BEGIN

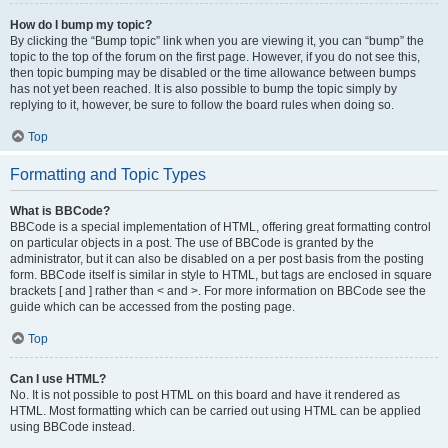
How do I bump my topic?
By clicking the “Bump topic” link when you are viewing it, you can “bump” the
topic to the top of the forum on the first page. However, if you do not see this,
then topic bumping may be disabled or the time allowance between bumps
has not yet been reached. It is also possible to bump the topic simply by
replying to it, however, be sure to follow the board rules when doing so.
Top
Formatting and Topic Types
What is BBCode?
BBCode is a special implementation of HTML, offering great formatting control
on particular objects in a post. The use of BBCode is granted by the
administrator, but it can also be disabled on a per post basis from the posting
form. BBCode itself is similar in style to HTML, but tags are enclosed in square
brackets [ and ] rather than < and >. For more information on BBCode see the
guide which can be accessed from the posting page.
Top
Can I use HTML?
No. It is not possible to post HTML on this board and have it rendered as
HTML. Most formatting which can be carried out using HTML can be applied
using BBCode instead.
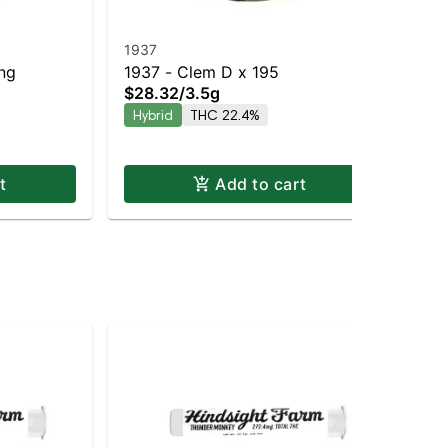
1937
19
ing
1937 - Clem D x 195
193
$28.32
/
3.5g
$2
Hy
Hybrid
THC 22.4%
Hy
t
Add to cart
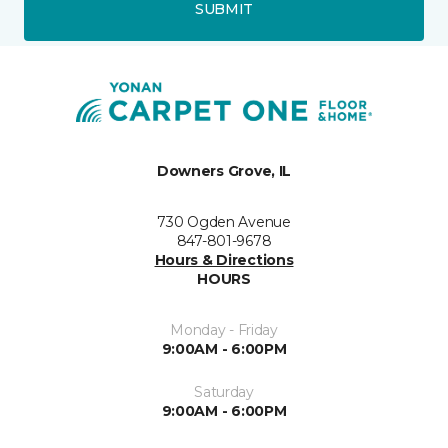
SUBMIT
Downers Grove, IL
730 Ogden Avenue
847-801-9678
Hours & Directions
HOURS
Monday - Friday
9:00AM - 6:00PM
Saturday
9:00AM - 6:00PM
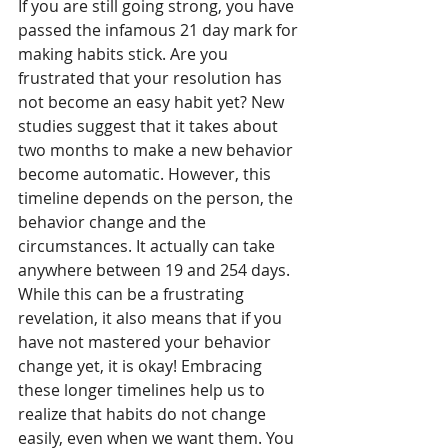
If you are still going strong, you have 
passed the infamous 21 day mark for 
making habits stick. Are you 
frustrated that your resolution has 
not become an easy habit yet? New 
studies suggest that it takes about 
two months to make a new behavior 
become automatic. However, this 
timeline depends on the person, the 
behavior change and the 
circumstances. It actually can take 
anywhere between 19 and 254 days. 
While this can be a frustrating 
revelation, it also means that if you 
have not mastered your behavior 
change yet, it is okay! Embracing 
these longer timelines help us to 
realize that habits do not change 
easily, even when we want them. You 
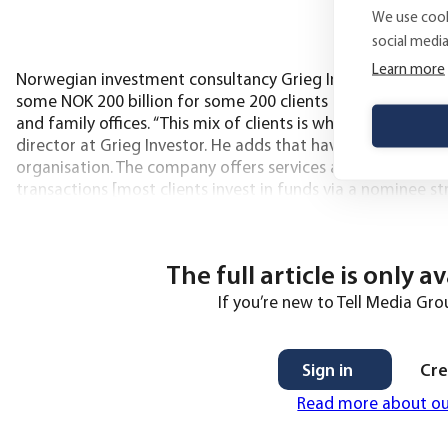
We use cook
social medi
Learn more
Norwegian investment consultancy Grieg Investor, which w
some NOK 200 billion for some 200 clients – covering a mix
and family offices. “This mix of clients is what makes the jo
director at Grieg Investor. He adds that having demanding
organisation. The company offers services across four are
transactions [most clients invest in funds via a nominee 
have Grieg
The full article is only a
If you’re new to Tell Media Grou
Sign in
Cre
Read more about o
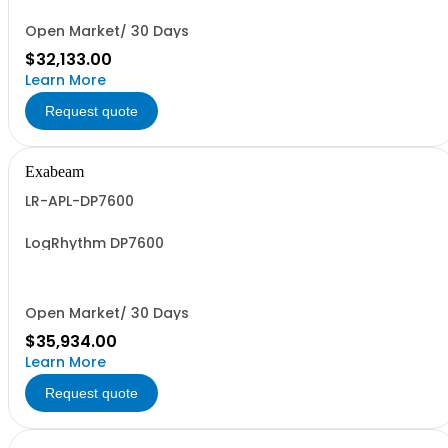
Open Market/ 30 Days
$32,133.00
Learn More
Request quote
Exabeam
LR-APL-DP7600
LogRhythm DP7600
Open Market/ 30 Days
$35,934.00
Learn More
Request quote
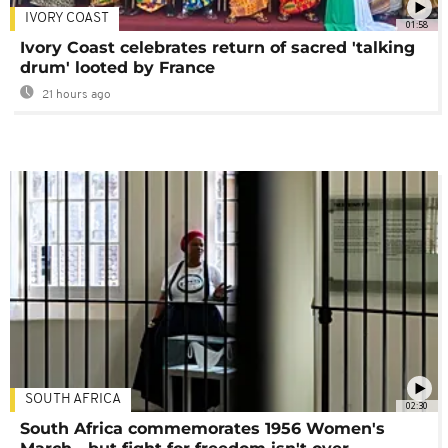
IVORY COAST
01:58
Ivory Coast celebrates return of sacred 'talking
drum' looted by France
21 hours ago
SOUTH AFRICA
02:30
South Africa commemorates 1956 Women's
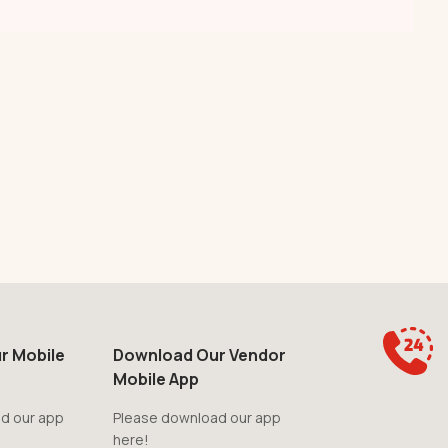
r Mobile
Download Our Vendor
Mobile App
d our app
Please download our app
here!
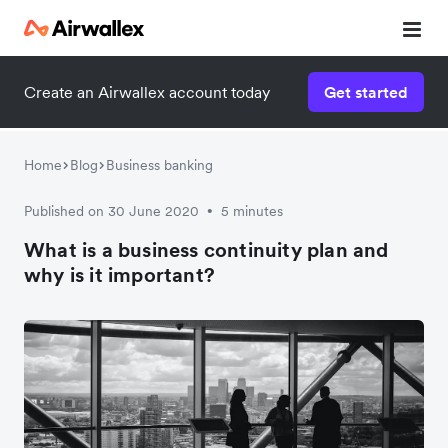
Create an Airwallex account today
Get started
Watch a 3-minute demo
Enter your details below to watch the demo:
Home
Blog
Business banking
Published on 30 June 2020
5 minutes
•
What is a business continuity plan and
why is it important?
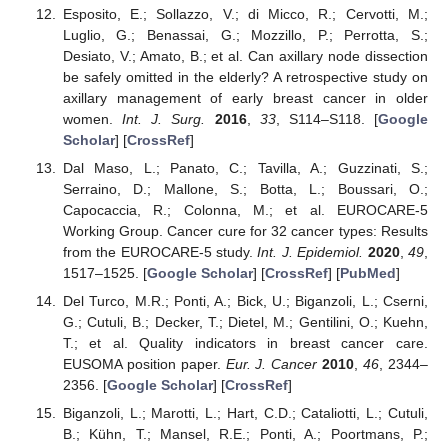
Esposito, E.; Sollazzo, V.; di Micco, R.; Cervotti, M.;
Luglio, G.; Benassai, G.; Mozzillo, P.; Perrotta, S.;
Desiato, V.; Amato, B.; et al. Can axillary node dissection
be safely omitted in the elderly? A retrospective study on
axillary management of early breast cancer in older
women.
Int. J. Surg.
2016
,
33
, S114–S118. [
Google
Scholar
] [
CrossRef
]
Dal Maso, L.; Panato, C.; Tavilla, A.; Guzzinati, S.;
Serraino, D.; Mallone, S.; Botta, L.; Boussari, O.;
Capocaccia, R.; Colonna, M.; et al. EUROCARE-5
Working Group. Cancer cure for 32 cancer types: Results
from the EUROCARE-5 study.
Int. J. Epidemiol.
2020
,
49
,
1517–1525. [
Google Scholar
] [
CrossRef
] [
PubMed
]
Del Turco, M.R.; Ponti, A.; Bick, U.; Biganzoli, L.; Cserni,
G.; Cutuli, B.; Decker, T.; Dietel, M.; Gentilini, O.; Kuehn,
T.; et al. Quality indicators in breast cancer care.
EUSOMA position paper.
Eur. J. Cancer
2010
,
46
, 2344–
2356. [
Google Scholar
] [
CrossRef
]
Biganzoli, L.; Marotti, L.; Hart, C.D.; Cataliotti, L.; Cutuli,
B.; Kühn, T.; Mansel, R.E.; Ponti, A.; Poortmans, P.;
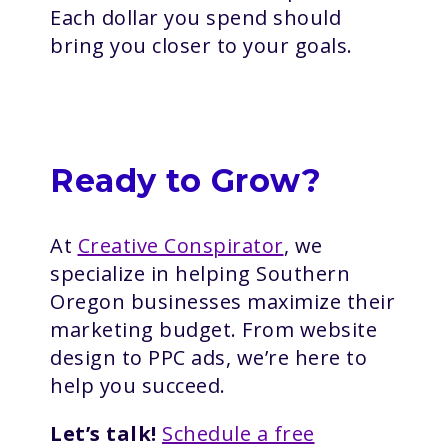
Each dollar you spend should
bring you closer to your goals.
Ready to Grow?
At
Creative Conspirator
, we
specialize in helping Southern
Oregon businesses maximize their
marketing budget. From website
design to PPC ads, we’re here to
help you succeed.
Let’s talk!
Schedule a free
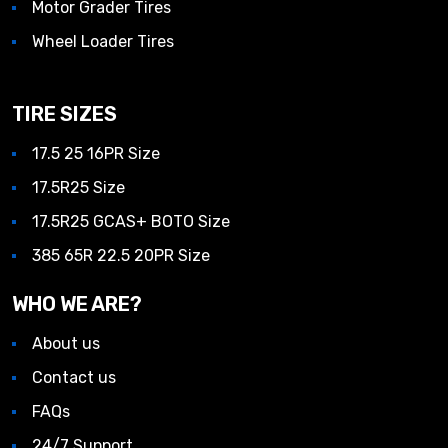
Motor Grader Tires
Wheel Loader Tires
TIRE SIZES
17.5 25 16PR Size
17.5R25 Size
17.5R25 GCAS+ BOTO Size
385 65R 22.5 20PR Size
WHO WE ARE?
About us
Contact us
FAQs
24/7 Support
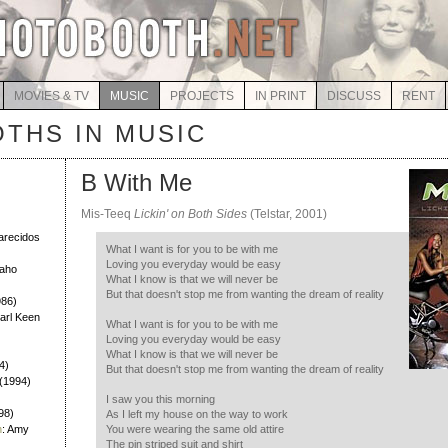
MOVIES & TV
MUSIC
PROJECTS
IN PRINT
DISCUSS
RENT
THS IN MUSIC
B With Me
Mis-Teeq
Lickin' on Both Sides
(Telstar, 2001)
)
larecidos
What I want is for you to be with me
Loving you everyday would be easy
Daho
What I know is that we will never be
But that doesn't stop me from wanting the dream of reality
986)
Earl Keen
What I want is for you to be with me
Loving you everyday would be easy
What I know is that we will never be
4)
But that doesn't stop me from wanting the dream of reality
h (1994)
I saw you this morning
98)
As I left my house on the way to work
h
: Amy
You were wearing the same old attire
The pin striped suit and shirt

END

→ ACTION ITEM
Arrange every line of text read from the entries above into a Markdown table with the columns Row and Text, giving each line its own number and skipping blank lines. Leave out the pictures.

→ OUTPUT FOR THIS TASK
| Row | Text |
|---|---|
| 1 | How do I bump my topic? |
| 2 | By clicking the “Bump topic” link when you are viewing it, you can “bump” the |
| 3 | topic to the top of the forum on the first page. However, if you do not see this, |
| 4 | then topic bumping may be disabled or the time allowance between bumps |
| 5 | has not yet been reached. It is also possible to bump the topic simply by |
| 6 | replying to it, however, be sure to follow the board rules when doing so. |
| 7 | Top |
| 8 | Formatting and Topic Types |
| 9 | What is BBCode? |
| 10 | BBCode is a special implementation of HTML, offering great formatting control |
| 11 | on particular objects in a post. The use of BBCode is granted by the |
| 12 | administrator, but it can also be disabled on a per post basis from the posting |
| 13 | form. BBCode itself is similar in style to HTML, but tags are enclosed in square |
| 14 | brackets [ and ] rather than < and >. For more information on BBCode see the |
| 15 | guide which can be accessed from the posting page. |
| 16 | Top |
| 17 | Can I use HTML? |
| 18 | No. It is not possible to post HTML on this board and have it rendered as |
| 19 | HTML. Most formatting which can be carried out using HTML can be applied |
| 20 | using BBCode instead. |
| 21 | 1937 |
| 22 | 19 |
| 23 | ing |
| 24 | 1937 - Clem D x 195 |
| 25 | 193 |
| 26 | $28.32 |
| 27 | / |
| 28 | 3.5g |
| 29 | $2 |
| 30 | Hy |
| 31 | Hybrid |
| 32 | THC 22.4% |
| 33 | Hy |
| 34 | t |
| 35 | Add to cart |
| 36 | SUBMIT |
| 37 | Downers Grove, IL |
| 38 | 730 Ogden Avenue |
| 39 | 847-801-9678 |
| 40 | Hours & Directions |
| 41 | HOURS |
| 42 | Monday - Friday |
| 43 | 9:00AM - 6:00PM |
| 44 | Saturday |
| 45 | 9:00AM - 6:00PM |
| 46 | If you are still going strong, you have  |
| 47 | passed the infamous 21 day mark for  |
| 48 | making habits stick. Are you  |
| 49 | frustrated that your resolution has  |
| 50 | not become an easy habit yet? New  |
| 51 | studies suggest that it takes about  |
| 52 | two months to make a new behavior  |
| 53 | become automatic. However, this  |
| 54 | timeline depends on the person, the  |
| 55 | behavior change and the  |
| 56 | circumstances. It actually can take  |
| 57 | anywhere between 19 and 254 days.  |
| 58 | While this can be a frustrating  |
| 59 | revelation, it also means that if you  |
| 60 | have not mastered your behavior  |
| 61 | change yet, it is okay! Embracing  |
| 62 | these longer timelines help us to  |
| 63 | realize that habits do not change  |
| 64 | easily, even when we want them. You  |
| 65 | We use cook |
| 66 | social medi |
| 67 | Learn more |
| 68 | Norwegian investment consultancy Grieg Investor, which w |
| 69 | some NOK 200 billion for some 200 clients – covering a mix |
| 70 | and family offices. “This mix of clients is what makes the jo |
| 71 | director at Grieg Investor. He adds that having demanding |
| 72 | organisation. The company offers services across four are |
| 73 | transactions [most clients invest in funds via a nominee  |
| 74 | have Grieg |
| 75 | The full article is only a |
| 76 | If you’re new to Tell Media Grou |
| 77 | Sign in |
| 78 | Cre |
| 79 | Read more about o |
| 80 | Open Market/ 30 Days |
| 81 | $32,133.00 |
| 82 | Learn More |
| 83 | Request quote |
| 84 | Exabeam |
| 85 | LR-APL-DP7600 |
| 86 | LogRhythm DP7600 |
| 87 | Open Market/ 30 Days |
| 88 | $35,934.00 |
| 89 | Learn More |
| 90 | Request quote |
| 91 | IVORY COAST |
| 92 | 01:58 |
| 93 | Ivory Coast celebrates return of sacred 'talking |
| 94 | drum' looted by France |
| 95 | 21 hours ago |
| 96 | SOUTH AFRICA |
| 97 | 02:30 |
| 98 | South Africa commemorates 1956 Women's |
| 99 | r Mobile |
| 100 | Download Our Vendor |
| 101 | Mobile App |
| 102 | d our app |
| 103 | Please download our app |
| 104 | here! |
| 105 | Create an Airwallex account today |
| 106 | Get started |
| 107 | Watch a 3-minute demo |
| 108 | Enter your details below to watch the demo: |
| 109 | Home |
| 110 | Blog |
| 111 | Business banking |
| 112 | Published on 30 June 2020 |
| 113 | 5 minutes |
| 114 | • |
| 115 | What is a business continuity plan and |
| 116 | why is it important? |
| 117 | Esposito, E.; Sollazzo, V.; di Micco, R.; Cervotti, M.; |
| 118 | Luglio, G.; Benassai, G.; Mozzillo, P.; Perrotta, S.; |
| 119 | Desiato, V.; Amato, B.; et al. Can axillary node dissection |
| 120 | be safely omitted in the elderly? A retrospective study on |
| 121 | axillary management of early breast cancer in older |
| 122 | women. |
| 123 | Int. J. Surg. |
| 124 | 2016 |
| 125 | , |
| 126 | 33 |
| 127 | , S114–S118. [ |
| 128 | Google |
| 129 | Scholar |
| 130 | ] [ |
| 131 | CrossRef |
| 132 | ] |
| 133 | Dal Maso, L.; Panato, C.; Tavilla, A.; Guzzinati, S.; |
| 134 | Serraino, D.; Mallone, S.; Botta, L.; Boussari, O.; |
| 135 | Capocaccia, R.; Colonna, M.; et al. EUROCARE-5 |
| 136 | Working Group. Cancer cure for 32 cancer types: Results |
| 137 | from the EUROCARE-5 study. |
| 138 | Int. J. Epidemiol. |
| 139 | 2020 |
| 140 | , |
| 141 | 49 |
| 142 | , |
| 143 | 1517–1525. [ |
| 144 | Google Scholar |
| 145 | ] [ |
| 146 | CrossRef |
| 147 | ] [ |
| 148 | PubMed |
| 149 | ] |
| 150 | Del Turco, M.R.; Ponti, A.; Bick, U.; Biganzoli, L.; Cserni, |
| 151 | G.; Cutuli, B.; Decker, T.; Dietel, M.; Gentilini, O.; Kuehn, |
| 152 | T.; et al. Quality indicators in breast cancer care. |
| 153 | EUSOMA position paper. |
| 154 | Eur. J. Cancer |
| 155 | 2010 |
| 156 | , |
| 157 | 46 |
| 158 | , 2344– |
| 159 | 2356. [ |
| 160 | Google Scholar |
| 161 | ] [ |
| 162 | CrossRef |
| 163 | ] |
| 164 | Biganzoli, L.; Marotti, L.; Hart, C.D.; Cataliotti, L.; Cutuli, |
| 165 | B.; Kühn, T.; Mansel, R.E.; Ponti, A.; Poortmans, P.; |
| 166 | Each dollar you spend should |
| 167 | bring you closer to your goals. |
| 168 | Ready to Grow? |
| 169 | At |
| 170 | Creative Conspirator |
| 171 | , we |
| 172 | specialize in helping Southern |
| 173 | Oregon businesses maximize their |
| 174 | marketing budget. From website |
| 175 | design to PPC ads, we’re here to |
| 176 | help you succeed. |
| 177 | Let’s talk! |
| 178 | Schedule a free |
| 179 | Motor Grader Tires |
| 180 | Wheel Loader Tires |
| 181 | TIRE SIZES |
| 182 | 17.5 25 16PR Size |
| 183 | 17.5R25 Size |
| 184 | 17.5R25 GCAS+ BOTO Size |
| 185 | 385 65R 22.5 20PR Size |
| 186 | WHO WE ARE? |
| 187 | About us |
| 188 | Contact us |
| 189 | FAQs |
| 190 | 24/7 Support |
| 191 | MOVIES & TV |
| 192 | MUSIC |
| 193 | PROJECTS |
| 194 | IN PRINT |
| 195 | DISCUSS |
| 196 | RENT |
| 197 | THS IN MUSIC |
| 198 | B With Me |
| 199 | Mis-Teeq |
| 200 | Lickin' on Both Sides |
| 201 | (Telstar, 2001) |
| 202 | ) |
| 203 | larecidos |
| 204 | What I want is for you to be with me |
| 205 | Loving you everyday would be easy |
| 206 | Daho |
| 207 | What I know is that we will never be |
| 208 | But that doesn't stop me from wanting the dream of reality |
| 209 | 986) |
| 210 | Earl Keen |
| 211 | What I want is for you to be with me |
| 212 | Loving you everyday would be easy |
| 213 | What I know is that we will never be |
| 214 | 4) |
| 215 | But that doesn't stop me from wanting the dream of reality |
| 216 | h (1994) |
| 217 | I saw you this morning |
| 218 | 98) |
| 219 | As I left my house on the way to work |
| 220 | h |
| 221 | : Amy |
| 222 | You were wearing the same old attire |
| 223 | The pin striped suit and shirt |